**Activity:**
Your answer should be exactly the lines from the one that contains "seminoma (testis) stained" through the final line of the entries below, and nothing else.

━━━ Data ━━━

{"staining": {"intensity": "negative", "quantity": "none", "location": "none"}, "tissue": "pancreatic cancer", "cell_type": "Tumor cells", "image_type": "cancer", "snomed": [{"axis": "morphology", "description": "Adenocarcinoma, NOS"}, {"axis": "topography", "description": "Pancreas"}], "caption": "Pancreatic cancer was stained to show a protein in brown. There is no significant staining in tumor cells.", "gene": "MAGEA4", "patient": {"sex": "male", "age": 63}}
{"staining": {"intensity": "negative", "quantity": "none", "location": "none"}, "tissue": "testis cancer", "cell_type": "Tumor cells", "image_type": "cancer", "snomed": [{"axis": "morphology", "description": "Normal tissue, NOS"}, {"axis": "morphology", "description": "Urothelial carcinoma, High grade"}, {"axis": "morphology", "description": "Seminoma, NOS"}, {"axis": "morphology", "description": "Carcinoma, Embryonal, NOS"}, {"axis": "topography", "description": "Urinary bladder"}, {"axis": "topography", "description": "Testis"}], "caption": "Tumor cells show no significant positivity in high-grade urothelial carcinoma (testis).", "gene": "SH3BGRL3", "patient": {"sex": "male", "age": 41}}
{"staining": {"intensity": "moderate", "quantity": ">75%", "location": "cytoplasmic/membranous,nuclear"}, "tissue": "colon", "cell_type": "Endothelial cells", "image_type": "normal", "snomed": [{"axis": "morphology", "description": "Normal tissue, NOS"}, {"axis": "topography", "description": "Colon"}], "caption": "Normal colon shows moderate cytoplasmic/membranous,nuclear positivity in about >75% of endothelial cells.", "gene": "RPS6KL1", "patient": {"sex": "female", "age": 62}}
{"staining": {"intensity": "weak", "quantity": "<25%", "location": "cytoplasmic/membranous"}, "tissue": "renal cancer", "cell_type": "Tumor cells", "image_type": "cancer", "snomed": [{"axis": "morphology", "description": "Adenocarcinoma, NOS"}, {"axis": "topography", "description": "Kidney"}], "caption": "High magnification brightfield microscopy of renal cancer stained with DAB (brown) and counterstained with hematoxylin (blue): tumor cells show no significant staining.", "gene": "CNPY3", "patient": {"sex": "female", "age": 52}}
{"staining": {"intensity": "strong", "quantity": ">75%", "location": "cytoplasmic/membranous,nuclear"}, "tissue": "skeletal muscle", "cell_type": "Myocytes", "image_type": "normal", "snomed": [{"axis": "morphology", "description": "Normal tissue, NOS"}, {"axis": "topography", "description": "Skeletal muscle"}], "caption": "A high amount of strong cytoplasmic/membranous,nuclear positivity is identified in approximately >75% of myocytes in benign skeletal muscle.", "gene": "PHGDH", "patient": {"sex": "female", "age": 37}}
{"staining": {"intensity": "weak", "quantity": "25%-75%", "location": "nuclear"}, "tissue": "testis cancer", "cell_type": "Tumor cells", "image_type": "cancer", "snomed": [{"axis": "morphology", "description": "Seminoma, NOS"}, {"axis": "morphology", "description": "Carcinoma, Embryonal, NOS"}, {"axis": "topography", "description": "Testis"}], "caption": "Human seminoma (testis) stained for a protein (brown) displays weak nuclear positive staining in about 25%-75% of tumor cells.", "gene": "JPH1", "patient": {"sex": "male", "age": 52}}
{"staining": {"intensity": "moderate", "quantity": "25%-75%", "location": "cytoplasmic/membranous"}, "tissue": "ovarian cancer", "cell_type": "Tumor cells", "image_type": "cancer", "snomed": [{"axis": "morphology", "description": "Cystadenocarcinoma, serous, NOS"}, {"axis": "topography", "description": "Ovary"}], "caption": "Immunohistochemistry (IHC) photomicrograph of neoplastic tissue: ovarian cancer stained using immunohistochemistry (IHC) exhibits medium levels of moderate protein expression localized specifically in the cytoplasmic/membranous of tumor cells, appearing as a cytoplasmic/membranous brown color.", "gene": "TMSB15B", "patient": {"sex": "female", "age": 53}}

━━━

**Reply to the exercise:**
{"staining": {"intensity": "weak", "quantity": "25%-75%", "location": "nuclear"}, "tissue": "testis cancer", "cell_type": "Tumor cells", "image_type": "cancer", "snomed": [{"axis": "morphology", "description": "Seminoma, NOS"}, {"axis": "morphology", "description": "Carcinoma, Embryonal, NOS"}, {"axis": "topography", "description": "Testis"}], "caption": "Human seminoma (testis) stained for a protein (brown) displays weak nuclear positive staining in about 25%-75% of tumor cells.", "gene": "JPH1", "patient": {"sex": "male", "age": 52}}
{"staining": {"intensity": "moderate", "quantity": "25%-75%", "location": "cytoplasmic/membranous"}, "tissue": "ovarian cancer", "cell_type": "Tumor cells", "image_type": "cancer", "snomed": [{"axis": "morphology", "description": "Cystadenocarcinoma, serous, NOS"}, {"axis": "topography", "description": "Ovary"}], "caption": "Immunohistochemistry (IHC) photomicrograph of neoplastic tissue: ovarian cancer stained using immunohistochemistry (IHC) exhibits medium levels of moderate protein expression localized specifically in the cytoplasmic/membranous of tumor cells, appearing as a cytoplasmic/membranous brown color.", "gene": "TMSB15B", "patient": {"sex": "female", "age": 53}}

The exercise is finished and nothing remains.